Yes, they had all spent summers there up to a point. But Finn was the one who had stayed. He was the one who worked it. The one who had gotten it into the state it was in, and now Cain just wanted to move in and use it as therapy.
“It’s a gift,” he said, rather than dumping any of those dark thoughts on Lane. “It’s probably just a fuse, and it’s probably just going to take me a minute.”
“I told you I flipped the switches,” she said, sounding grumpy.
“I know you did,” he said.
“You think I flipped the switches wrong,” she said, accusatory.
“I’m sure you’re a great switch flipper,” he responded, deadpan, as he continued to the fuse box.

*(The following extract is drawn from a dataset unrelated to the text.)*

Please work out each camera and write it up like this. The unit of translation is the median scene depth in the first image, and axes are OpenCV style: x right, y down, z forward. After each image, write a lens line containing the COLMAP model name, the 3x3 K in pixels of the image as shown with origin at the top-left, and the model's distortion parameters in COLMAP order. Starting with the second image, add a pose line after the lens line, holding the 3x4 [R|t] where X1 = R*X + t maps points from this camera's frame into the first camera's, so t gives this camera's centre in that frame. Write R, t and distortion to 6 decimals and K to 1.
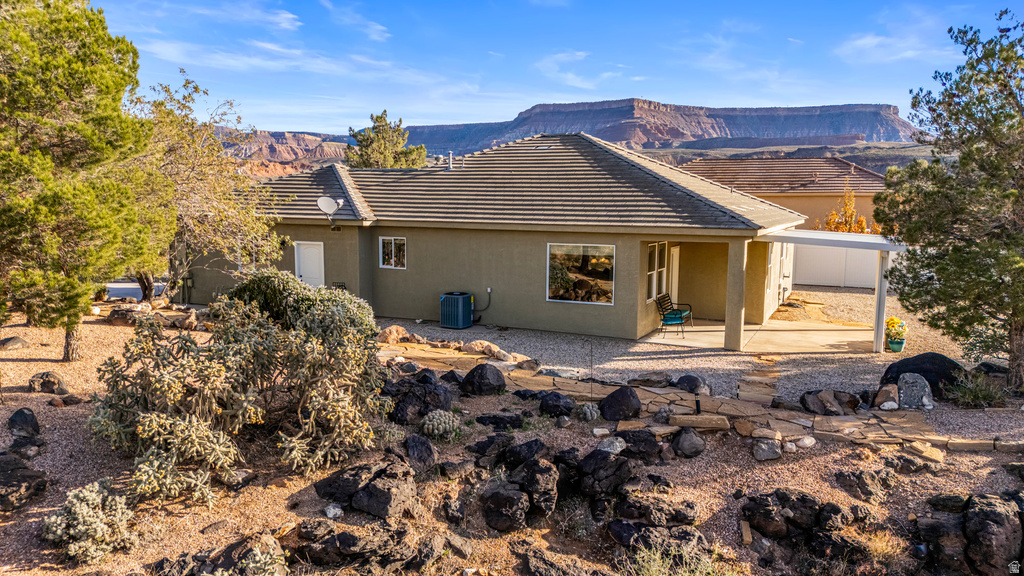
lens RADIAL K [[748.8, 0, 517.5], [0, 748.8, 293.2], [0, 0, 1]] dist [0.086425, -0.097788]
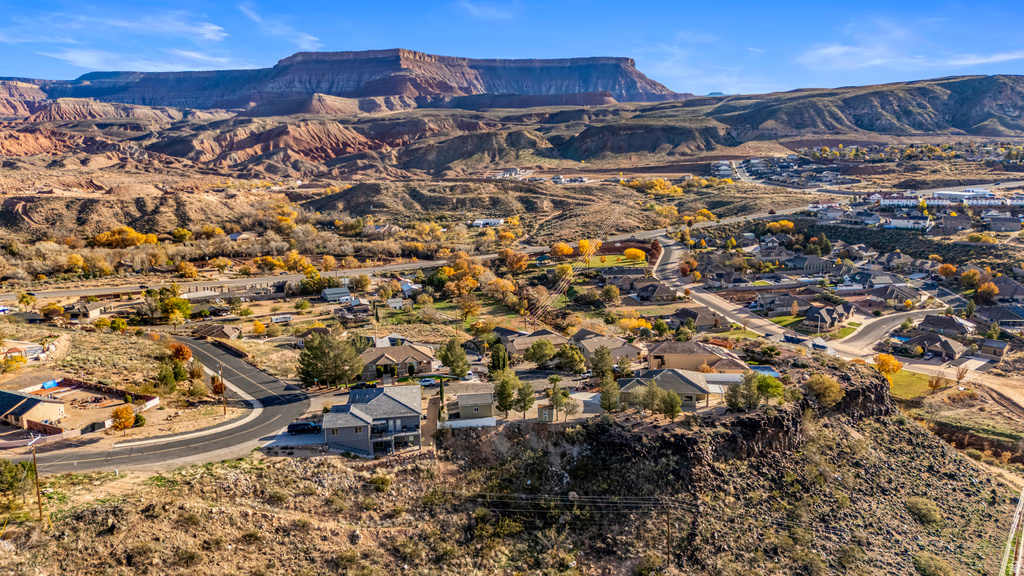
lens RADIAL K [[748.8, 0, 516.5], [0, 748.8, 295.1], [0, 0, 1]] dist [0.086425, -0.097788]
pose [[0.952826, -0.087899, 0.290511, -2.925021], [0.065219, 0.994083, 0.086868, -1.451656], [-0.296428, -0.063823, 0.952920, -4.533607]]
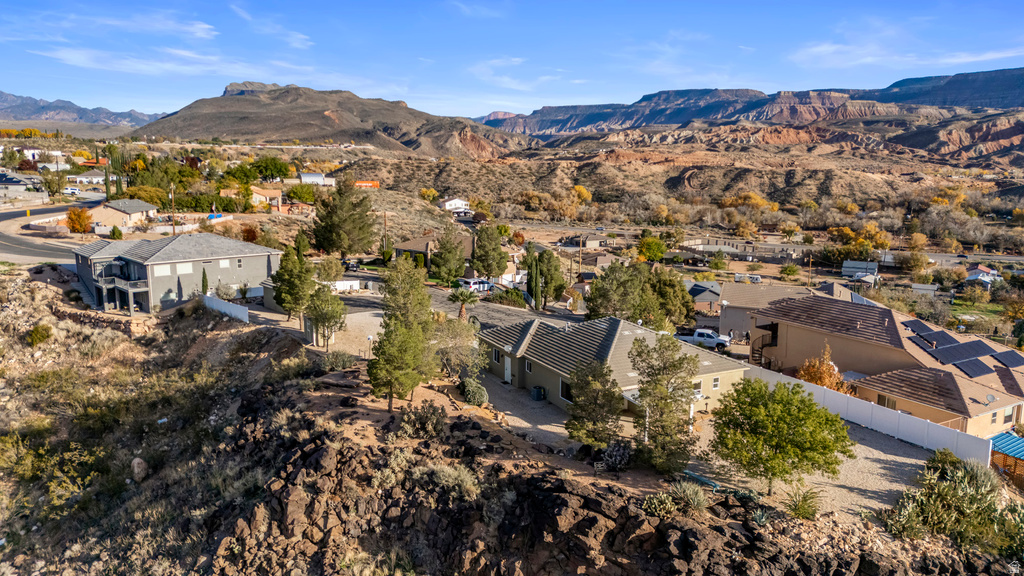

He knew that the old cabin was a bit of a mess when it came to wiring. He had a rudimentary knowledge of those things, but he wasn’t an electrician. So while he was tempted to offer to sort everything out for her, it would probably be better if she got a professional. Which he’d told her before, but she never hired anyone to help out.
He had fiddled with her fuse box a couple of times before, so he already knew that the labels next to each switch were wrong. The one that claimed to be linked to the bathroom, in fact wasn’t. If he remembered right that one went to a back bedroom.
He knew for certain the one that was labeled living room went to the bathroom. But he wasn’t exactly certain which one went to the kitchen, since there had never been a fuse issue with it before. He turned off one that claimed to be the master bedroom, and heard Lane shout from down the hall.
“Now it’s just completely dark in here!”
He flipped it back on. “Sorry,” he said.
His hand hovered over the switch for the outdoor power, and then he decided to test it. Off, and then on.
“Nothing!”
“Nothing?” he asked.
“Nothing!” she shouted back.
He walked back to where she was, frowning. “Wasn’t the original part of this place built in the twenties?” he asked.
“Yes,” she replied, looking confused.
“I need to get up in your crawl space.”
“Wow, Finn. Buy a girl dinner first.”
He sighed wearily. “Lane...”
“Fine. But I don’t know what you’re going to find up there.”
“Knob and tube wiring, I hope.”
He went back out to the truck and grabbed his toolbox, then opened up the attic access in her hallway, lowering the built-in ladder down and climbing into the tight space. It didn’t take long after that to find a wire that had been chewed until it had lost its connection.
He fused it back together with his soldering iron and heard a triumphant hoot from down below.